The timely piece is NeuroQuant 5.0, cleared in September 2024, which quantifies and segments ARIA-E and ARIA-H β€” amyloid-related imaging abnormalities, the brain swelling (ARIA-E, for edema) and microhemorrhages (ARIA-H) that the new anti-amyloid Alzheimer’s drugs such as lecanemab and donanemab can trigger. Those patients need surveillance MRIs to catch it, so machine-measured ARIA tracked across serial exams β€” and dropped into the report β€” is the most immediately useful thing in this announcement. It is the workflow most exposed to the new prescribing, and the one where dictating those numbers off a separate readout is both tedious and error-prone.

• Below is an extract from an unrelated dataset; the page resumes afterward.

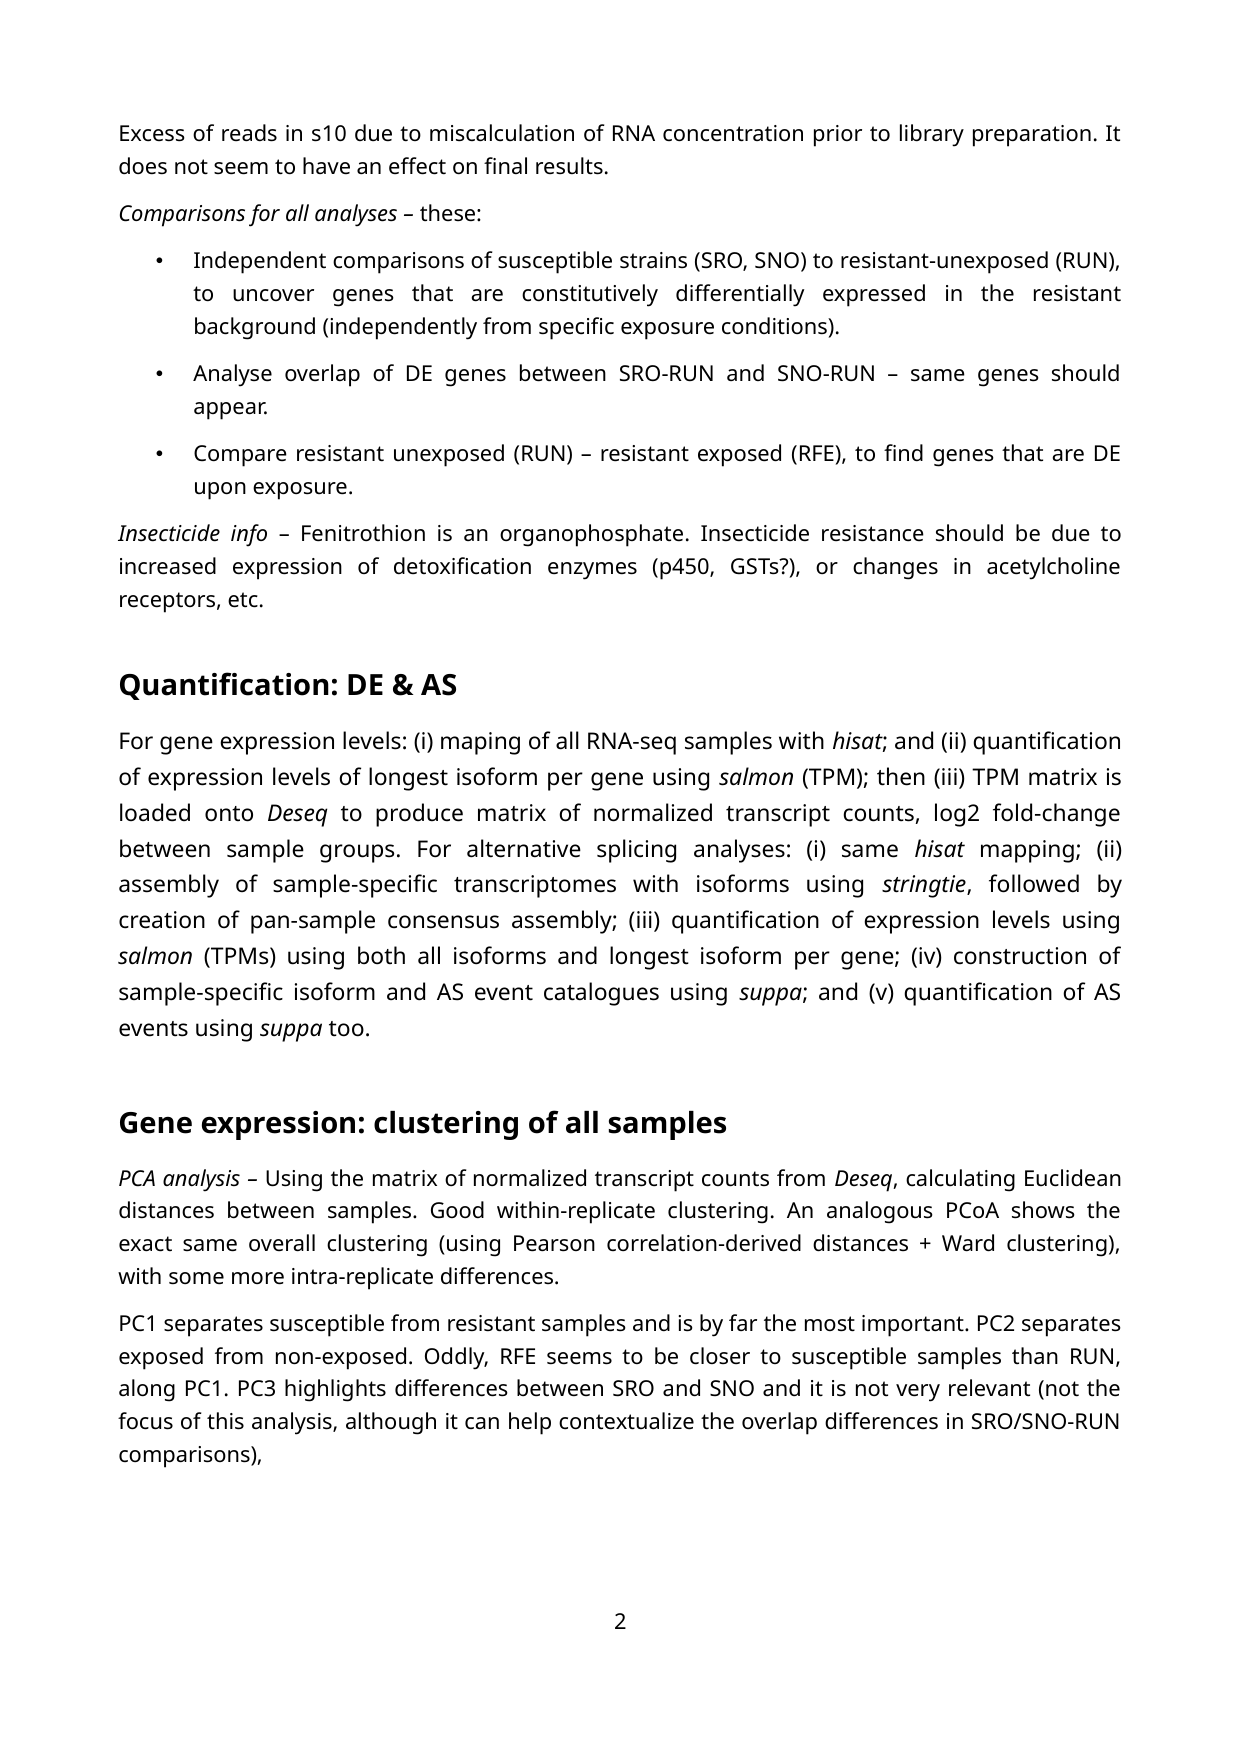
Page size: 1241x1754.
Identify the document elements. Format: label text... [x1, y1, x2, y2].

OnQ Prostate is FDA-cleared and built on Restriction Spectrum Imaging, the multi-compartment diffusion technique developed and patented at UC San Diego and licensed exclusively to Cortechs. It isolates restricted intracellular diffusion and renders a restriction map plus a color overlay on the T2 series, improving the conspicuity of clinically significant disease beyond standard high-b DWI and ADC. The pitch is better PI-RADS reproducibility and cleaner biopsy targeting; it remains the only FDA-cleared prostate MRI product based on RSI.

What’s actually new here

Less than the press release implies. Cortechs already integrated NeuroQuant with PowerScribe 360. Microsoft is retiring 360 β€” it told customers earlier this year to move to the cloud-based PowerScribe One β€” so a meaningful part of this “strategic collaboration” is an existing integration following its users onto the platform they are being migrated to anyway. What is genuinely additive is OnQ Prostate joining the same path, and the formal Azure packaging that standardizes how the numbers reach the report instead of relying on a one-off integration.

That is not nothing. Letting structured, normalized values flow natively into the report is exactly what trims transcription error and the small daily tax of alt-tabbing between a quant viewer and the dictation system. But it is an incremental workflow win on infrastructure that mostly already existed β€” not a new clinical capability.

The catches

Reimbursement is real but uneven, and the fault line has moved. Vendor-neutral Category III codes arrived in 2024 β€” 0865T and 0866T for quantitative brain MRI, 0648T and 0649T for OnQ Prostate β€” and commercial uptake followed; icometrix, which submitted the brain codes, says more than 30 U.S. insurers have processed claims. The catch is Medicare. These remain Category III tracking codes with no guaranteed payment, and in early 2026 two contractors pulled back: CGS stopped covering in Ohio and Kentucky, and National Government Services proposed non-coverage across ten states, calling automated brain-MRI quantification “investigational” on the grounds that the training data is not diverse enough for an older population β€” a proposal the ACR is contesting. The integration sits to the side of all this: a cleaner report changes how the numbers are entered, not whether a payer covers them.

Two more, for the tech-minded reader. Cortechs is one of more than 200 services on the Precision Imaging Network, so “available on the network” is a low bar β€” what matters is whether your specific report templates actually receive the discrete values, which comes down to local configuration. And the announcement is quiet on the integration’s own compliance terms beyond Azure’s general posture; the FDA clearances belong to the tools, not to the act of piping their output into a report.

Bottom line

If your practice already runs PowerScribe One and reads Cortechs studies, this is a friction-reducer worth turning on β€” most concretely for ARIA surveillance and for getting prostate RSI findings into the impression without dictating them off a separate screen. It is not a reason to change reporting platforms, and it does not move the reimbursement needle. The interesting signal is structural: the report is becoming where quantitative imaging gets consumed. PowerScribe One is standalone reporting that rides on top of a traditional PACS β€” the likes of Sectra, Synapse, or Merge. Through the Precision Imaging Network, Microsoft is making that report the endpoint where third-party AI lands, consolidated on Azure.